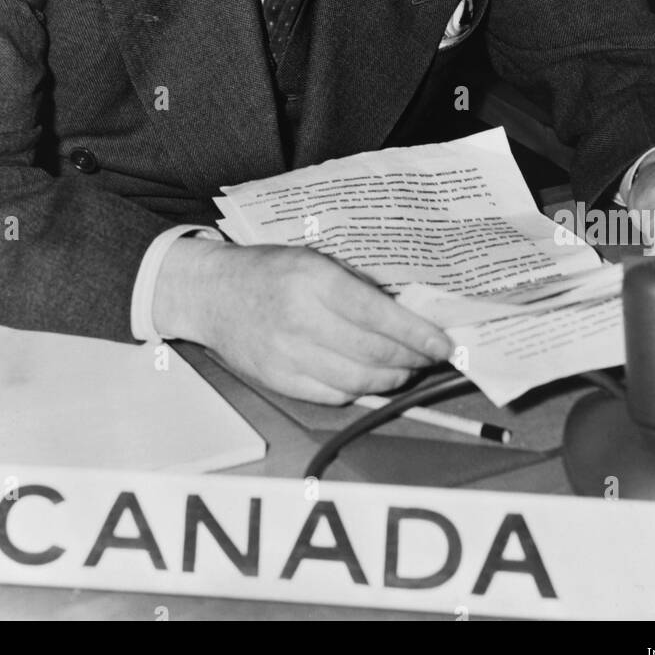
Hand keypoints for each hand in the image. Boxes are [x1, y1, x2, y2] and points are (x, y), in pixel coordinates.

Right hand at [153, 238, 451, 403]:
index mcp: (313, 280)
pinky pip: (334, 394)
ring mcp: (287, 355)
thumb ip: (358, 284)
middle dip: (412, 358)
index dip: (418, 334)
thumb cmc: (269, 271)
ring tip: (404, 368)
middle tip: (429, 355)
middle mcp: (300, 319)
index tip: (443, 344)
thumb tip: (409, 312)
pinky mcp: (278, 381)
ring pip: (359, 380)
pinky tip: (369, 377)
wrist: (212, 293)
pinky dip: (360, 389)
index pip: (378, 316)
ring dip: (391, 378)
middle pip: (374, 352)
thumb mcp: (316, 259)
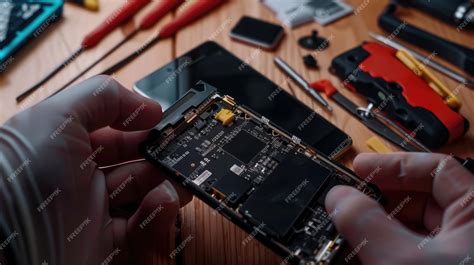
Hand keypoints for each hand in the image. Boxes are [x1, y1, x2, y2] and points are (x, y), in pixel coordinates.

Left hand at [0, 76, 191, 264]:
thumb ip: (103, 97)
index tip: (165, 122)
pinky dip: (158, 215)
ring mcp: (93, 212)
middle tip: (182, 151)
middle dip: (159, 155)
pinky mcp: (107, 245)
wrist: (10, 256)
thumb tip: (149, 107)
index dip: (140, 124)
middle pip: (133, 162)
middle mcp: (79, 178)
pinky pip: (143, 228)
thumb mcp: (55, 119)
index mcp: (65, 145)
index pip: (112, 130)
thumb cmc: (22, 182)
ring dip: (166, 183)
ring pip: (143, 195)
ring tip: (178, 177)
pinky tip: (161, 202)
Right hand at [325, 153, 473, 264]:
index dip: (393, 165)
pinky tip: (364, 253)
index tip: (361, 168)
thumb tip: (340, 198)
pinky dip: (386, 248)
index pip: (436, 168)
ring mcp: (458, 252)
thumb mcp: (404, 260)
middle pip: (420, 198)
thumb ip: (368, 224)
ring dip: (378, 226)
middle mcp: (469, 230)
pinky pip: (412, 250)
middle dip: (381, 199)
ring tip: (352, 230)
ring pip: (413, 226)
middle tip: (351, 202)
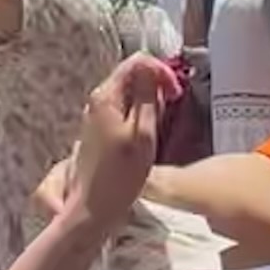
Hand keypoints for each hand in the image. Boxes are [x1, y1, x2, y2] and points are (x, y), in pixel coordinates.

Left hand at [58, 55, 168, 237]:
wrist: (94, 207)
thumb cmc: (120, 175)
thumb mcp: (143, 133)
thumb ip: (147, 97)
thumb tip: (151, 68)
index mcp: (106, 96)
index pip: (137, 62)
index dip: (161, 70)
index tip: (175, 92)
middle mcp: (98, 101)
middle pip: (132, 75)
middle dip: (156, 85)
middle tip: (170, 107)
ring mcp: (97, 115)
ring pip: (130, 93)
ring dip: (149, 101)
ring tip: (159, 124)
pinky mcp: (101, 130)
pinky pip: (125, 110)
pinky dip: (140, 115)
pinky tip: (148, 134)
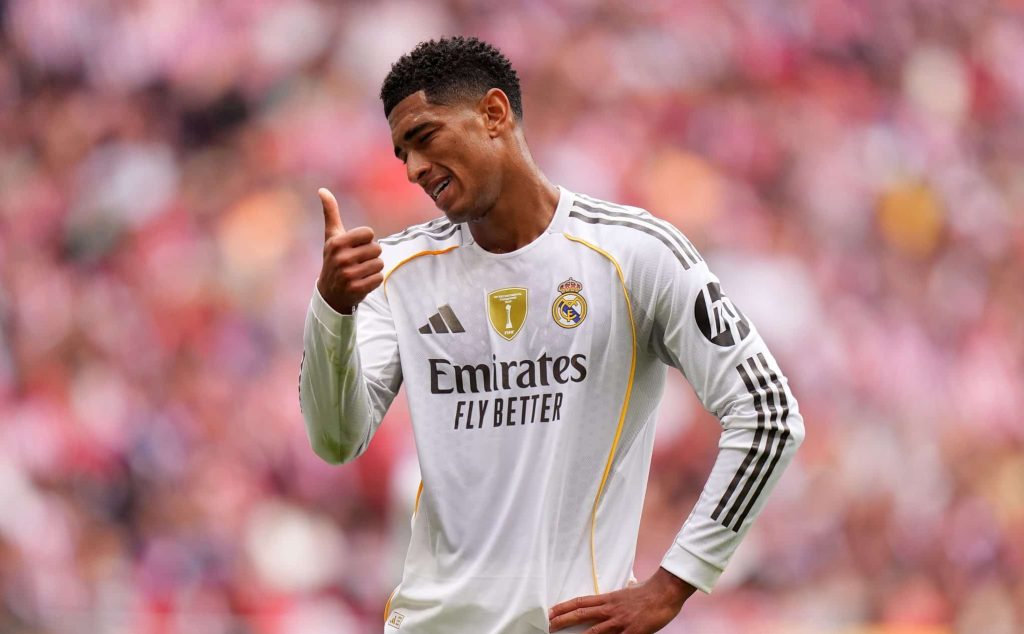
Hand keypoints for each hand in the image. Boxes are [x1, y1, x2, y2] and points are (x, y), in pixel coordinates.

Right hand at [316, 187, 383, 313]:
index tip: (354, 247)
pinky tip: (362, 282)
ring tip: (360, 271)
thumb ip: (330, 212)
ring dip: (373, 268)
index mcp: (337, 243)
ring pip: (380, 263)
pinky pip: (379, 278)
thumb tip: (322, 190)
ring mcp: (348, 275)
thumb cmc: (334, 258)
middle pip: (377, 248)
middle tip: (357, 262)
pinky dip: (374, 280)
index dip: (365, 240)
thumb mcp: (331, 236)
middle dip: (370, 255)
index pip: (369, 233)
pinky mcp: (356, 289)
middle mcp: (342, 258)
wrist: (330, 292)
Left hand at [548, 568, 695, 632]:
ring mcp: (620, 621)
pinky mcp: (632, 631)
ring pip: (593, 631)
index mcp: (609, 598)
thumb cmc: (651, 590)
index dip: (564, 607)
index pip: (581, 602)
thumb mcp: (634, 588)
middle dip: (562, 620)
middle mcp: (610, 609)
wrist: (666, 591)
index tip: (551, 611)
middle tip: (547, 625)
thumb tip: (629, 584)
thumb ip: (627, 590)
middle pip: (581, 614)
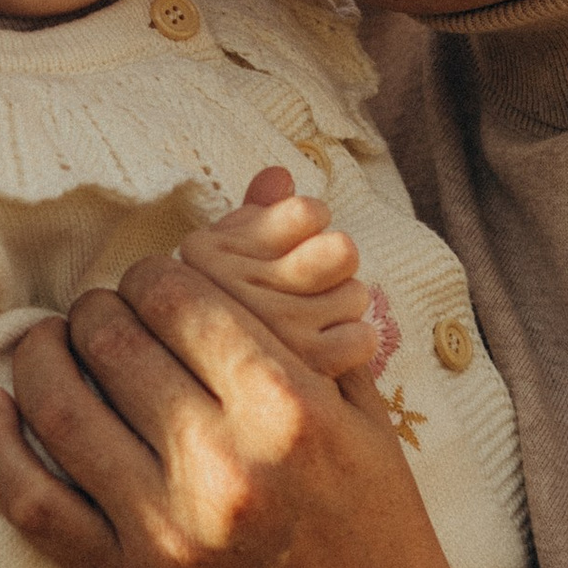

* **Exercise**: Reproduce each line of the records in which the word "Left" appears.

* **Reply to the exercise**:
Left hand at [0, 76, 191, 264]:
Left hand at [58, 55, 168, 237]:
Left hand at [548, 568, 695, 632]:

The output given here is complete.